Berufsaussichten

Rechnungswesen Berufsaussichten

Rechnungswesen BerufIm Bereich Rechnungswesen gibt es eine Voraussetzung, um beruflichen Erfolg zu haben: Die Ausbildung zum Steuerberater oder zur Steuerberaterin. Aus dieser Weiterbildung lässt sich sogar die Selbstständigkeit herausholen. Nun ist es allerdings weiterhin eine Voraussetzung, die sogar im Steuerberatungsgesetz verankert liegt, sich ständig weiterzubilden. Man kann sich mit dem Thema Rechnungswesen entweder spezialisieren oder sich eben selbstständig machen. Auch ist es denkbar, im Ausland tätig zu werden.
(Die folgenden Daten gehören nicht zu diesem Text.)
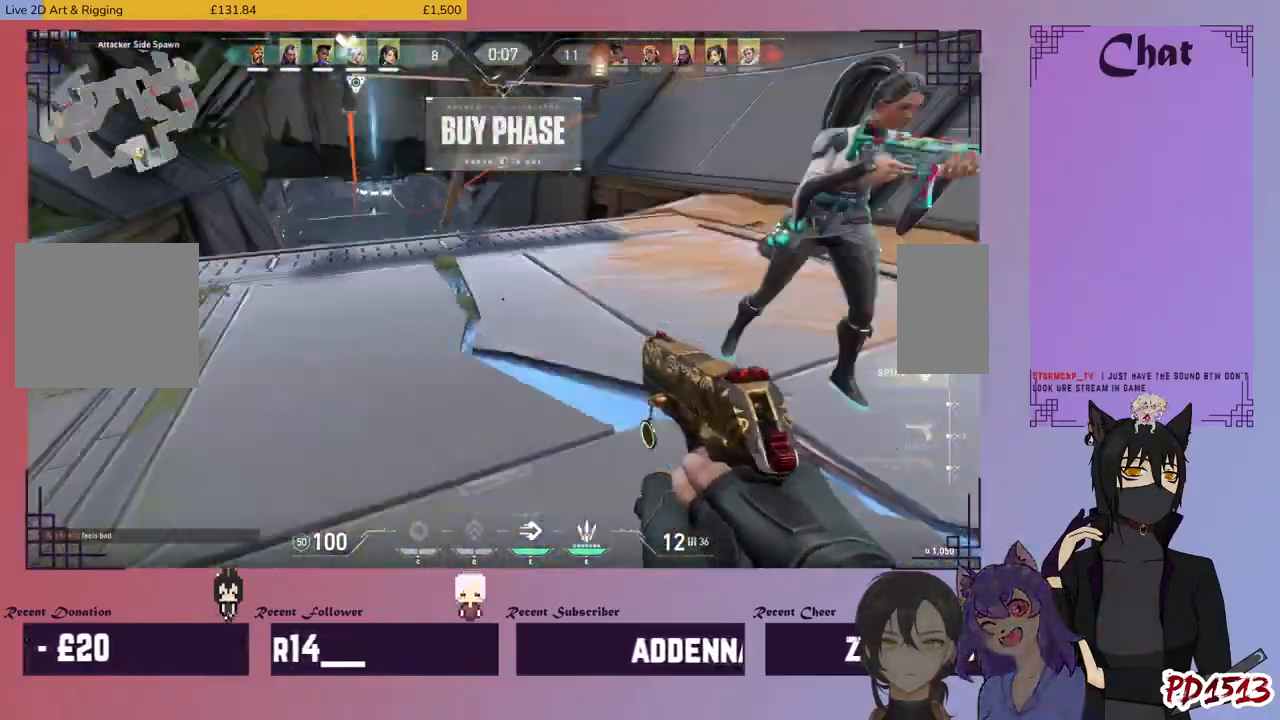
{"keys": ["w"], "mouse": [], "events": [[334, "space", "down"], [434, "space", "up"]]}
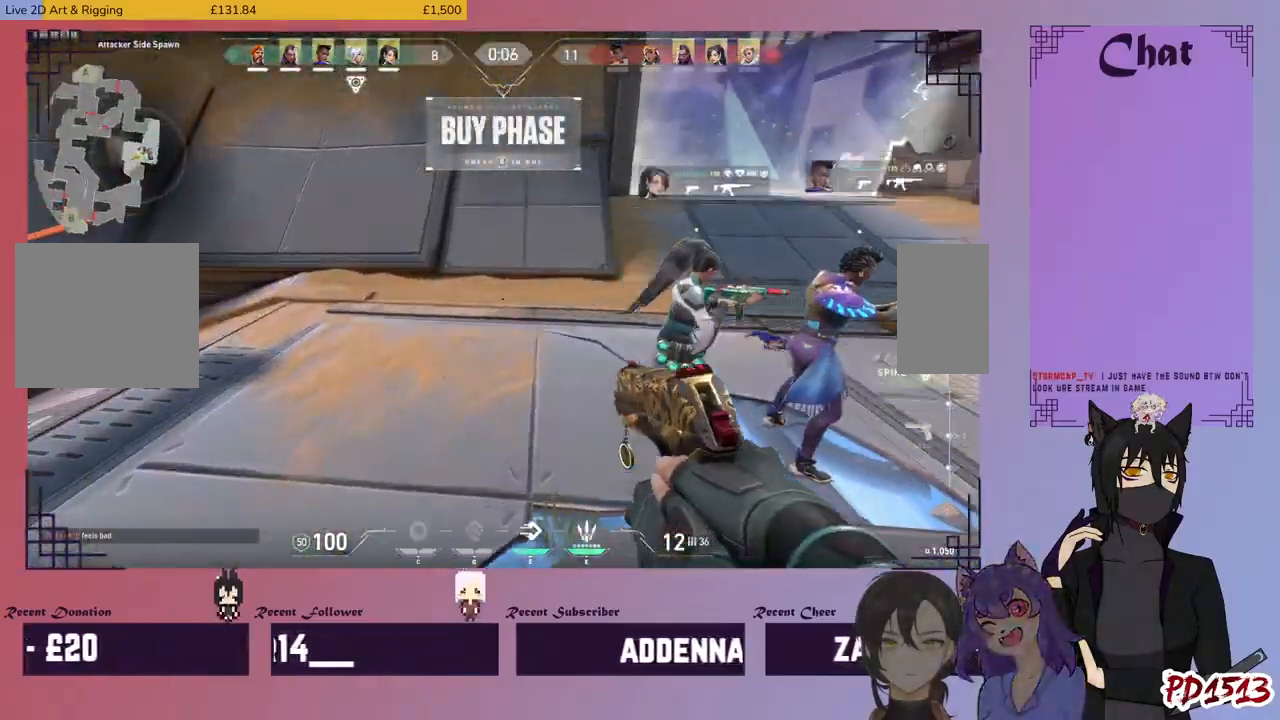
{"keys": ["w"], "mouse": [], "events": []}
Hierbei können nicht nur die Kenntnisse der jeweiligen Fremdsprache weiterentwickelt werden, sondern man schafft es, sich internationale Anerkennung anzueignen. Wer gerne als Führungskraft tätig sein möchte, wird einigen Herausforderungen gegenüberstehen: Die rechtlichen Rahmenbedingungen, aber auch das Verhalten der Klienten ist ständigen Schwankungen unterlegen. Das bedeutet, dass derjenige, der Rechnungswesen als die Berufung ansieht, immer wieder an neue Herausforderungen stoßen wird. Man kann es schaffen, sich als Führungskraft zu etablieren, aber nur, wenn man bereit ist, sich ständig weiterzuentwickeln und das betriebswirtschaftliche Wissen auszubauen.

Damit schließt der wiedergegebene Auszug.